EXTRAIT DU DOCUMENT:
◇ ◇ ◇ ◇ ◇ ◇ ◇
Aux bons souvenirs des Luxembourgeois
Bref, il y a fort à parier qu’on retrouvera inexorablement les mêmes acteurs en train de s’étriper le long de la Roche-aux-Faucons, passage devenu obligé sur le final, là même ou Andy Schleck (2009) et Bob Jungels (2018) ont forgé leur succès à Ans, où était anciennement jugée l’arrivée.
Andy Schleck avait attaqué au cœur même de cette difficulté. L’ancien vainqueur du Tour 2010 avait impressionné par la méthode utilisée en attaquant si loin de l’arrivée. Car après, la route favorise les regroupements. Justement, pendant longtemps, du temps de l’arrivée à Ans, les favoris préféraient attendre l’ascension de la côte de Saint-Nicolas pour dégainer.
La méthode a été reprise par son compatriote Bob Jungels, neuf ans plus tard. Mais cette fois, ce fut presque le fruit du hasard puisque l’enfant de Rollingen s’était presque surpris à se retrouver en tête au sommet, le Canadien Michael Woods laissant un trou béant que les Quick-Step allaient se charger d’agrandir à grands coups de pioches. Bob Jungels le raconte encore souvent aujourd’hui, c’est Julian Alaphilippe qui a crié dans l’oreillette à son ami et coéquipier que le peloton ne suivait pas. Celui qui n’était pas encore champion du monde passera alors le reste de sa course à jouer à l’équipier modèle, coupant net toute tentative de relance. Avec, au bout, le succès formidable de Bob Jungels, qui dira après coup avoir compris dès le matin de la course qu’il avait ses meilleures jambes. Évidemment, il place ce succès au sommet de sa carrière.
On remarquera aussi à l’occasion que, contrairement aux classiques flandriennes et à leurs aspects bruts, la tactique importe davantage dans les Ardennes où les grands noms ont cette tendance fâcheuse, mais parfaitement compréhensible, à se neutraliser, ce qui peut laisser du champ aux coureurs moins surveillés. Même s’il faut remonter à Maxim Iglinskiy pour voir un outsider l’emporter.
◇ ◇ ◇ ◇ ◇ ◇ ◇
DONNÉES PRÉSENTÉES:
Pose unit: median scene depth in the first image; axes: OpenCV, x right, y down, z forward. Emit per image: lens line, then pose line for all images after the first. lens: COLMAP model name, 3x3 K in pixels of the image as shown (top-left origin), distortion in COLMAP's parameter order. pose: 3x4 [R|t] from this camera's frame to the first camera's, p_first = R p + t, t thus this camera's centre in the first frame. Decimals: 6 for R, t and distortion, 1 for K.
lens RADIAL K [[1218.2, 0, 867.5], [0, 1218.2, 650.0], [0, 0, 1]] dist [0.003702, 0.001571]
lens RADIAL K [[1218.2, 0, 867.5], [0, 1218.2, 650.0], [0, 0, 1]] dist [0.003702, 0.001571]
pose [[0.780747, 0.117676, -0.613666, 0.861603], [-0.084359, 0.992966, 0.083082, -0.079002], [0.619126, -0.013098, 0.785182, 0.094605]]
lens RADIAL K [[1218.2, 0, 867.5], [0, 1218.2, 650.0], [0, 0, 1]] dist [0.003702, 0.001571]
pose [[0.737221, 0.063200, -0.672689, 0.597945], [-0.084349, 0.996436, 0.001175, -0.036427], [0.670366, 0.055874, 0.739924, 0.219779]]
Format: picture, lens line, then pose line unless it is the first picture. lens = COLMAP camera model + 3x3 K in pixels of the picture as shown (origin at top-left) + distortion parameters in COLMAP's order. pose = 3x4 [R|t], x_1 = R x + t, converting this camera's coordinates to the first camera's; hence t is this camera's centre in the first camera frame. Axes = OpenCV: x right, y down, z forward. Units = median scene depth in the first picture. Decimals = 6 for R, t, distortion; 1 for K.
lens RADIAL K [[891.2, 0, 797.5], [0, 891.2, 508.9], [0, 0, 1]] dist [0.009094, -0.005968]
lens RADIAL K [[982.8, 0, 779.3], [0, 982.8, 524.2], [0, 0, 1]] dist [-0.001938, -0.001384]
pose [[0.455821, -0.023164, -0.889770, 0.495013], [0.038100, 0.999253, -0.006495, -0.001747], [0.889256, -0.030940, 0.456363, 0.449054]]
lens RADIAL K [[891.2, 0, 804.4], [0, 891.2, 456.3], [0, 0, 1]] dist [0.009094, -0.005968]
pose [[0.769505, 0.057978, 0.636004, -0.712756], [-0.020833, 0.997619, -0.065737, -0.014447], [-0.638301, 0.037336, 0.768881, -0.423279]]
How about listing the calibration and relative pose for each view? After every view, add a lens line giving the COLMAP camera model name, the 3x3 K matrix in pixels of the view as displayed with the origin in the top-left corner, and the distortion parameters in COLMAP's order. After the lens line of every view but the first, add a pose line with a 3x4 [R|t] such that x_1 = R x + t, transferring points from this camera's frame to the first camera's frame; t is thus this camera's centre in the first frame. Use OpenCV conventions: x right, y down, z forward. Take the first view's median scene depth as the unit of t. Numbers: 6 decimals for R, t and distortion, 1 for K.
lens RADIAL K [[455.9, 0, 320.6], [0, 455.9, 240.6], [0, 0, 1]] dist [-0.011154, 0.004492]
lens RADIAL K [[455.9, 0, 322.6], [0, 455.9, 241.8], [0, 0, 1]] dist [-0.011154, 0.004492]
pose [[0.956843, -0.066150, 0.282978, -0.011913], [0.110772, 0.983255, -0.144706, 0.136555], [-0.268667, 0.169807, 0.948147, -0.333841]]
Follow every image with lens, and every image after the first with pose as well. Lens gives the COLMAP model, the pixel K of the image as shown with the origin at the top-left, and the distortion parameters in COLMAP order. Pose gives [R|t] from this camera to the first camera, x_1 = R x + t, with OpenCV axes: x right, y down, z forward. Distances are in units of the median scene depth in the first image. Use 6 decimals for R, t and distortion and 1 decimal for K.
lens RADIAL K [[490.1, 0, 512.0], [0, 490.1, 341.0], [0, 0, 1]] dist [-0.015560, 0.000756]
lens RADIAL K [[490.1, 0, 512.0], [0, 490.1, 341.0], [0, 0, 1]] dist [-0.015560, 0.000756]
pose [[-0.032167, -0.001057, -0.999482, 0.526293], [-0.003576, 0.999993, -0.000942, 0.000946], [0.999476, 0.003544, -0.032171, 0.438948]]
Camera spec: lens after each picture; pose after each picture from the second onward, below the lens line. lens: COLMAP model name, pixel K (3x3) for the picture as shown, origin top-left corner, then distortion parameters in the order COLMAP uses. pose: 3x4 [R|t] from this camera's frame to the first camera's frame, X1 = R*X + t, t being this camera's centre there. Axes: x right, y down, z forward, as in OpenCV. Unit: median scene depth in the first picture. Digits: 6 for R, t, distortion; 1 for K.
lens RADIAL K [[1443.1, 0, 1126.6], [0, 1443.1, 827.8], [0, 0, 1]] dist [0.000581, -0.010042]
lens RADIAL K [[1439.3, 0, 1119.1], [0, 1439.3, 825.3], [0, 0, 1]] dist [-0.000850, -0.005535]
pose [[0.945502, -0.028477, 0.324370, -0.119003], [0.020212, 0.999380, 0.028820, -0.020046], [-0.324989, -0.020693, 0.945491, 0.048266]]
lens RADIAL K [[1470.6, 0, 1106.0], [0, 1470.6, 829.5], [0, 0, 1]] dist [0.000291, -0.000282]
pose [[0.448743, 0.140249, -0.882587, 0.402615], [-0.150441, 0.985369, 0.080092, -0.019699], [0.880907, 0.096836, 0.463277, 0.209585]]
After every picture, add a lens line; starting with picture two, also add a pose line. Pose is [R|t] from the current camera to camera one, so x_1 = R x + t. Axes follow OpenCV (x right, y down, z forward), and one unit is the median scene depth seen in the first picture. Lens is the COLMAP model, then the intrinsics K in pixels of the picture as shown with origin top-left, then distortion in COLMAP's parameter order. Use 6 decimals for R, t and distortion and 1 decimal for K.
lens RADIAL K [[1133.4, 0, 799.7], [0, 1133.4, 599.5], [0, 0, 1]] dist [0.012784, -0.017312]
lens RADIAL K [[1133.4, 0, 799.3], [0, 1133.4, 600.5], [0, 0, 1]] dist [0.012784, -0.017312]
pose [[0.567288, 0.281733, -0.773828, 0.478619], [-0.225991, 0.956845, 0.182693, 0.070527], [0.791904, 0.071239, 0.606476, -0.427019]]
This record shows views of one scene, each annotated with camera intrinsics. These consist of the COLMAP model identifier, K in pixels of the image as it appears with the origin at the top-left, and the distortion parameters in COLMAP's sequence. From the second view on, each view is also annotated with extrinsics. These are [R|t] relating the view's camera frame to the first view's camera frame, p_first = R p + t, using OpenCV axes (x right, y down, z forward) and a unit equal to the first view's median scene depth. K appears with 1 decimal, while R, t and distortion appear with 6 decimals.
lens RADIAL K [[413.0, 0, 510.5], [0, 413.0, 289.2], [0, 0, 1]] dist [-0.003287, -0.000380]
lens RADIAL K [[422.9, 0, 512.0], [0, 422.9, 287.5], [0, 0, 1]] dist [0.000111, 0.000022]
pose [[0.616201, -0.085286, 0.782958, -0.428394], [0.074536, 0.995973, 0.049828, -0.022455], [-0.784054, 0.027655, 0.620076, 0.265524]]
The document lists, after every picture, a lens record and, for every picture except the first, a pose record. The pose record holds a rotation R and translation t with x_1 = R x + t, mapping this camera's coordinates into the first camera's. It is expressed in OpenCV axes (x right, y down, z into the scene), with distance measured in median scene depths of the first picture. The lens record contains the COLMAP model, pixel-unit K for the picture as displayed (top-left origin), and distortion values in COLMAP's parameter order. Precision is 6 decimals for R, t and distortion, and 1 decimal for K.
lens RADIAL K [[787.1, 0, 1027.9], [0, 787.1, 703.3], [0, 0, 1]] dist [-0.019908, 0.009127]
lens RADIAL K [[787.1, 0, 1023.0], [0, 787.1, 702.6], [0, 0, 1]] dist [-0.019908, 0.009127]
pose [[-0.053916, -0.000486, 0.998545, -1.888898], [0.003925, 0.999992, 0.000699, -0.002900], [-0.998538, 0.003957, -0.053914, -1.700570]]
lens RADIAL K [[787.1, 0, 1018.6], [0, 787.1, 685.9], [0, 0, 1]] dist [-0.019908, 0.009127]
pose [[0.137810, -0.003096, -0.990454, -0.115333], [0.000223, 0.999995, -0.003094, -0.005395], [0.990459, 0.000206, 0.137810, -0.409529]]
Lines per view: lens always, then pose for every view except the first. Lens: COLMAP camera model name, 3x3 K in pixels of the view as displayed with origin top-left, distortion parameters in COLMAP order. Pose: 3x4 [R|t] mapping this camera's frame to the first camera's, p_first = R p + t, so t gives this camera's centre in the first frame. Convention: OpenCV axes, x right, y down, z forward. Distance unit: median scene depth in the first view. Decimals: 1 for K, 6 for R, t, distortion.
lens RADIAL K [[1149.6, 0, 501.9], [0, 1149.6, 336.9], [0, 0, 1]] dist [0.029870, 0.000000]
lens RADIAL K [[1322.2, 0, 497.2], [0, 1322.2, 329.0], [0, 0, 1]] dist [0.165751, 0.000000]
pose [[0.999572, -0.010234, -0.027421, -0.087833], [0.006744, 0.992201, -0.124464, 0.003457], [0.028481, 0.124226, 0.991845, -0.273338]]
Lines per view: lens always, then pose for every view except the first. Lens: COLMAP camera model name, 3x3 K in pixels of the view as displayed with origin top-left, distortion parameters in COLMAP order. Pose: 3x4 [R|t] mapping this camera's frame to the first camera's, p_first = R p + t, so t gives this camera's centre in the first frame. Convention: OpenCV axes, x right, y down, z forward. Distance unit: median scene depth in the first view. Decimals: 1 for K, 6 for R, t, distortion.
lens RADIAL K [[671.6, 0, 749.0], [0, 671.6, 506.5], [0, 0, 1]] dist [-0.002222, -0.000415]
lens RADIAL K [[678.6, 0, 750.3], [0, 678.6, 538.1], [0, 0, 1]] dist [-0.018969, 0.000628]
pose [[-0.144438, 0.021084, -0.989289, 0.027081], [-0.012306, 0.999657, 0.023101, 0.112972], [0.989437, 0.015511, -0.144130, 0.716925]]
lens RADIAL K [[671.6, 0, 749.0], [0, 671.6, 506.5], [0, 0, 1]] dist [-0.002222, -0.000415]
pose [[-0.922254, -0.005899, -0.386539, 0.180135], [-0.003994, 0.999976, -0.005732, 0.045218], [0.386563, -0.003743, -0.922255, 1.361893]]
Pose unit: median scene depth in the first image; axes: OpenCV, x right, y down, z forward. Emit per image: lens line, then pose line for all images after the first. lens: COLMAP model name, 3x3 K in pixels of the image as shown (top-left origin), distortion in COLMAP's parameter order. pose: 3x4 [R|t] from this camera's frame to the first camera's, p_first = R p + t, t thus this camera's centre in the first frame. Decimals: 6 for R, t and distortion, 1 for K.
◇ ◇ ◇ ◇ ◇ ◇ ◇
OBJECTIF DE L'EXERCICE:
Pouvez-vous recopier le passage de l'extrait du document commençant à « La méthode a » et se terminant à « de sa carrière. », en substituant « quelques années plus tard » à « neuf ans plus tard » ?

PROBLÈME RÉSOLU:
La méthode a été reprise par son compatriote Bob Jungels, quelques années plus tard. Mais cette fois, ce fut presque le fruit du hasard puisque l’enfant de Rollingen s’était presque surpris à se retrouver en tête au sommet, le Canadien Michael Woods laissant un trou béant que les Quick-Step allaient se charger d’agrandir à grands coups de pioches. Bob Jungels le raconte encore souvent aujourd’hui, c’est Julian Alaphilippe qui a crié dans l’oreillette à son ami et coéquipier que le peloton ne suivait pas. Celui qui n’était pas encore champion du monde passera alors le reste de sa course à jouer à l’équipier modèle, coupant net toute tentative de relance. Avec, au bout, le succès formidable de Bob Jungels, qui dira après coup avoir compris dès le matin de la course qu’il avait ses meilleures jambes. Évidemment, il place ce succès au sommet de sa carrière.